# Prove that $(\mathbf{AB})^{T} = \mathbf B^{T}\mathbf A^{T}$ where $\mathbf A$ and $\mathbf B$ are matrices

I am asked to prove following:

Let $$\mathbf A$$ and $$\mathbf B$$ be matrices. Prove that $$(\mathbf{AB})^{T} = \mathbf B^{T}\mathbf A^{T}$$

My attempt:

Consider arbitrary entry of the $$(\mathbf A \mathbf B)^{T}$$, namely $$((\mathbf A \mathbf B)^{T})_{i,j}$$

$$((\mathbf A \mathbf B)^{T})_{i,j} = (\mathbf A \mathbf B_{j,i})^{T} =\sum_{k=1}^{n}(a_{j,k}b_{k,i})^{T} = \sum_{k=1}^{n}a_{k,j}b_{i,k} =\sum_{k=1}^{n} b_{i,k}a_{k,j} = (B^{T}A^{T})_{i,j}$$

Since we considered arbitrary entry, we conclude that $$(\mathbf{AB})^{T} = \mathbf B^{T}\mathbf A^{T}$$ $$\Box$$

Is it correct?

**The task**
Set down, word for word, the stretch of the post on the transpose of a matrix product from "Consider arbitrary entry" through "Is it correct?".

**Supplied data**
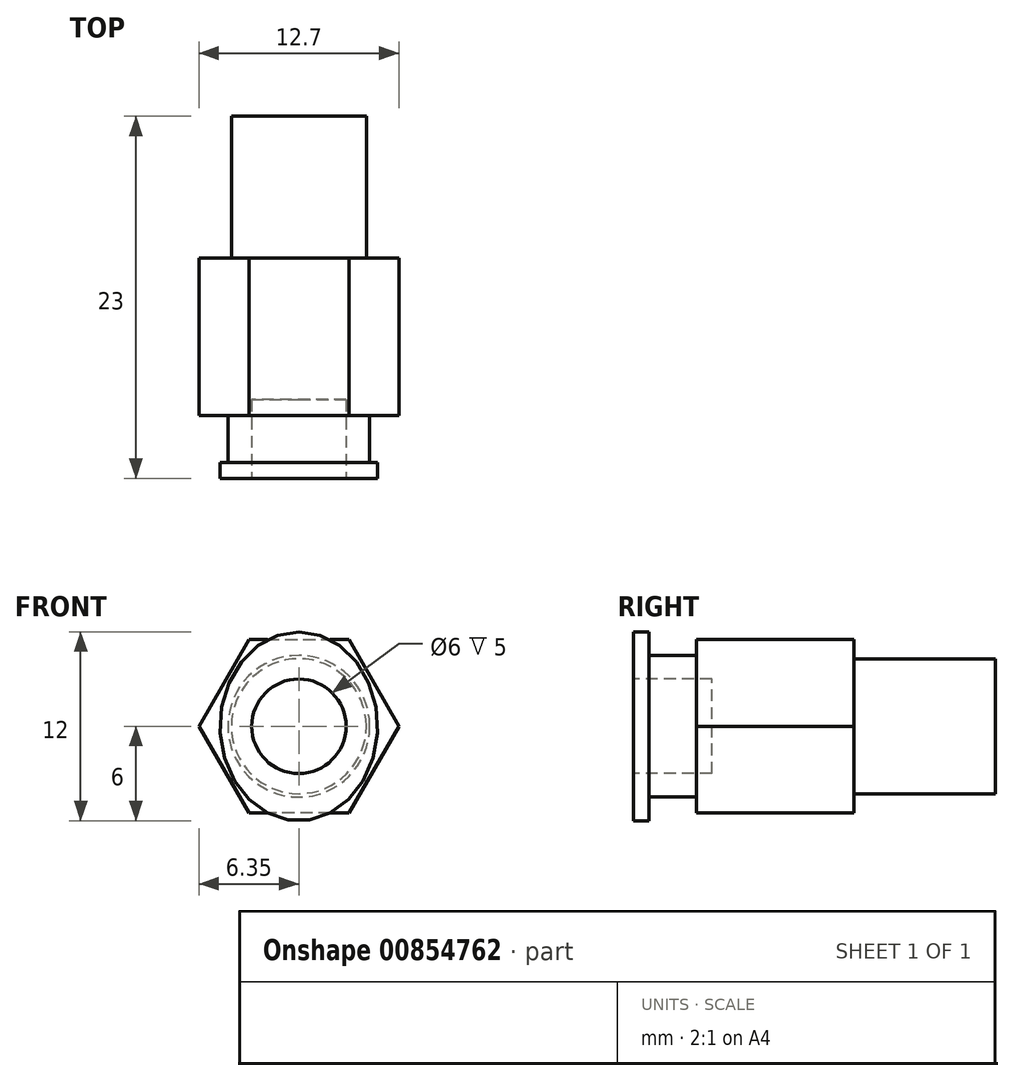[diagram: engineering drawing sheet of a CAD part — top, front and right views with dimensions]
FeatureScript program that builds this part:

**Task response**
Consider arbitrary entry of the $$(\mathbf A \mathbf B)^{T}$$, namely $$((\mathbf A \mathbf B)^{T})_{i,j}$$

$$((\mathbf A \mathbf B)^{T})_{i,j} = (\mathbf A \mathbf B_{j,i})^{T} =\sum_{k=1}^{n}(a_{j,k}b_{k,i})^{T} = \sum_{k=1}^{n}a_{k,j}b_{i,k} =\sum_{k=1}^{n} b_{i,k}a_{k,j} = (B^{T}A^{T})_{i,j}$$

Since we considered arbitrary entry, we conclude that $$(\mathbf{AB})^{T} = \mathbf B^{T}\mathbf A^{T}$$ $$\Box$$

Is it correct?